[Opening Records section]
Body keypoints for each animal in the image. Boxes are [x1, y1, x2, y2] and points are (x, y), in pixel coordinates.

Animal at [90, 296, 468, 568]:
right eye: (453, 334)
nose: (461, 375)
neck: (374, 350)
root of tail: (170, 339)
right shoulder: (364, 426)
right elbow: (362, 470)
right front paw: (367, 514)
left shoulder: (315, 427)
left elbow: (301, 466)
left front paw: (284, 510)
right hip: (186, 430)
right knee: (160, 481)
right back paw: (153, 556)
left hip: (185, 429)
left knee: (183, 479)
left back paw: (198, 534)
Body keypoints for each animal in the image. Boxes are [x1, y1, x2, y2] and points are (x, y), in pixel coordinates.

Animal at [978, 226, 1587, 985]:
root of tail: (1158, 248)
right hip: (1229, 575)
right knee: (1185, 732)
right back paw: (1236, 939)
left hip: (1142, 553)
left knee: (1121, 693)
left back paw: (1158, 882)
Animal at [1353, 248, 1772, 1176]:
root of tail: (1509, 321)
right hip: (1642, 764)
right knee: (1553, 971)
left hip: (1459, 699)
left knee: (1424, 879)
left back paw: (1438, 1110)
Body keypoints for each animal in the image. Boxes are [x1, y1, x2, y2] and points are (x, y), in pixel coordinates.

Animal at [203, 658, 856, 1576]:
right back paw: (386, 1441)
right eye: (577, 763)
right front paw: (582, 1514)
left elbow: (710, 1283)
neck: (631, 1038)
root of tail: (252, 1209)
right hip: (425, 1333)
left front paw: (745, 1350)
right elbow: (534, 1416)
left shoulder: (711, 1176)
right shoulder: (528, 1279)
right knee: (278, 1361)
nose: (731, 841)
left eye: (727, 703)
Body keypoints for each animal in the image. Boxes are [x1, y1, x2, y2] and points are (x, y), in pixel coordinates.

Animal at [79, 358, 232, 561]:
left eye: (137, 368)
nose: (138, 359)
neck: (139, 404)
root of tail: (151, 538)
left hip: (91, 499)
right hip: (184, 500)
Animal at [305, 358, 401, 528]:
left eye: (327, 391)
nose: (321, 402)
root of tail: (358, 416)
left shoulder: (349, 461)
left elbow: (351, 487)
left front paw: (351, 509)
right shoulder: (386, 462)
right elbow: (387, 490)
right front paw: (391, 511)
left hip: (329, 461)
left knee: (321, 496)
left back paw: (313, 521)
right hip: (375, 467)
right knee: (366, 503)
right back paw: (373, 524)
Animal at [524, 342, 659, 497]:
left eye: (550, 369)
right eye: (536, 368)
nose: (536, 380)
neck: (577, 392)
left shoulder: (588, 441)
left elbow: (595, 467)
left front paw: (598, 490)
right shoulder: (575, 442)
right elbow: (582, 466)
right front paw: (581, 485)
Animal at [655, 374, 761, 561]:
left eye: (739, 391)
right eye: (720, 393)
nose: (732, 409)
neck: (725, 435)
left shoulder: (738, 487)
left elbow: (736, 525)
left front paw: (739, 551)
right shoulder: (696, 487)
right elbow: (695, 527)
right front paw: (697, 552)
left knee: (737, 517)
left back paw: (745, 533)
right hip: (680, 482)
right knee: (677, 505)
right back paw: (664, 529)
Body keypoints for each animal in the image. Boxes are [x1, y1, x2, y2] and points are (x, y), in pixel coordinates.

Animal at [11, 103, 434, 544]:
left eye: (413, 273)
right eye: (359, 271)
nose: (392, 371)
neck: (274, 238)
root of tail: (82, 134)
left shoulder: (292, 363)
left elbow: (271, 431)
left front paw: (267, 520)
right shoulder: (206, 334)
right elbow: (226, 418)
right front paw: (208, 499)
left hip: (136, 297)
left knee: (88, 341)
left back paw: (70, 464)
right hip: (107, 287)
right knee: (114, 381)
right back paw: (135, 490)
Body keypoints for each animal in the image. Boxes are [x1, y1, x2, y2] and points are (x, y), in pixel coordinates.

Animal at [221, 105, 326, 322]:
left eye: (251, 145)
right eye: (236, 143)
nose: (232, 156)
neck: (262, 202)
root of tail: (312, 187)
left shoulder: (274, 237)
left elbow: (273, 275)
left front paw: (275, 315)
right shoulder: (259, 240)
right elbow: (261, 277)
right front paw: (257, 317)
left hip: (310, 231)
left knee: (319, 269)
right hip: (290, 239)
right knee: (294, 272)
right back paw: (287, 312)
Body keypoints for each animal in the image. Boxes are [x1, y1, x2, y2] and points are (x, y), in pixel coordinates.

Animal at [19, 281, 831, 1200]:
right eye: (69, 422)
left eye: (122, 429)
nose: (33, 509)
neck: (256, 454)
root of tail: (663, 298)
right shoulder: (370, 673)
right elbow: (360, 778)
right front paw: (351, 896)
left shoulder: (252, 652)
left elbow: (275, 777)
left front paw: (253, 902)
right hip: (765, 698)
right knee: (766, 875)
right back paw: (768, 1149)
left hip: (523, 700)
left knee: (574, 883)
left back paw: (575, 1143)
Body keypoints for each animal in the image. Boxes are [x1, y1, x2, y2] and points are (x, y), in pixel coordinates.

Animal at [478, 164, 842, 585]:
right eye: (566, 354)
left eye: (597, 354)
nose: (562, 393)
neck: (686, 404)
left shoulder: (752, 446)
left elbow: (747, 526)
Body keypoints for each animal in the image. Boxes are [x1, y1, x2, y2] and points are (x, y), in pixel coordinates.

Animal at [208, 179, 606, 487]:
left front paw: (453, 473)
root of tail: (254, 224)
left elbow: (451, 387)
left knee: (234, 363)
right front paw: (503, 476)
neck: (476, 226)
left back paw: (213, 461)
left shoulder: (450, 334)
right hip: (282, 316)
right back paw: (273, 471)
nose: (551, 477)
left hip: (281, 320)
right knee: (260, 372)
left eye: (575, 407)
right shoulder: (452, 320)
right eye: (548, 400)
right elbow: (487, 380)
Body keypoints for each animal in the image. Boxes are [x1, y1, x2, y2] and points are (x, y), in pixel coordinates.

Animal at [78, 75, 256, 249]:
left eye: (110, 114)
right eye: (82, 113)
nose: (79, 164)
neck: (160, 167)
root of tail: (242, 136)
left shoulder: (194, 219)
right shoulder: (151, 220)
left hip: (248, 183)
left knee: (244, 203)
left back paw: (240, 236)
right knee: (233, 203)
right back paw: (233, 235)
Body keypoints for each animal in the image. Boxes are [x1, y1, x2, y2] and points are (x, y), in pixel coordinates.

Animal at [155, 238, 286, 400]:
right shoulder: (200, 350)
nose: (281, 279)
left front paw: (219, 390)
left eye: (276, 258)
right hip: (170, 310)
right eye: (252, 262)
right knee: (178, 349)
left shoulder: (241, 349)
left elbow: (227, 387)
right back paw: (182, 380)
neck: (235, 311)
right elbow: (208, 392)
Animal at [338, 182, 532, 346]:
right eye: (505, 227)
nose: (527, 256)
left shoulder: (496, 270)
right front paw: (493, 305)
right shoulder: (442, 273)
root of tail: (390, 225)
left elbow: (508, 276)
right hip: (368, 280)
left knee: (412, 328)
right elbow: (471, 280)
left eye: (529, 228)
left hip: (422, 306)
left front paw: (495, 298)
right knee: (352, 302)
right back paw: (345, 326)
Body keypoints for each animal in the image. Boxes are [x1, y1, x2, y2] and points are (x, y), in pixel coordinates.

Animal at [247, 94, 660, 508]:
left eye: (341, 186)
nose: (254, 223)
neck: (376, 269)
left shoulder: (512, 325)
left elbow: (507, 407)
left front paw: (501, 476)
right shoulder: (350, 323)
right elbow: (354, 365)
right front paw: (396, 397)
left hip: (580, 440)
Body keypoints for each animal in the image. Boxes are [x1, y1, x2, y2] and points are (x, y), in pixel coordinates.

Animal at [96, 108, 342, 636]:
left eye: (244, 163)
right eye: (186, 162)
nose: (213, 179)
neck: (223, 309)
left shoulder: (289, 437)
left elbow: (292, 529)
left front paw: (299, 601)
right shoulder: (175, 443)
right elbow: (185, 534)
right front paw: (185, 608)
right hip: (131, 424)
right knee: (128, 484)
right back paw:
[Closing Records section]
__About this exercise__
Of all the entries above, retype exactly the lines from the line with "right shoulder: (452, 320)" to the line with "right back paw: (233, 235)", both included, and no others.

__Output of the exercise__
right shoulder: (452, 320)
right eye: (548, 400)
right elbow: (487, 380)
Body keypoints for each animal in the image. Boxes are [x1, y1, x2, y2] and points are (x, y), in pixel coordinates.

Animal at [78, 75, 256, 249]:
left eye: (110, 114)
right eye: (82, 113)
nose: (79, 164)
neck: (160, 167)
root of tail: (242, 136)
left shoulder: (194, 219)
right shoulder: (151, 220)
left hip: (248, 183)
left knee: (244, 203)
left back paw: (240, 236)
right knee: (233, 203)
right back paw: (233, 235)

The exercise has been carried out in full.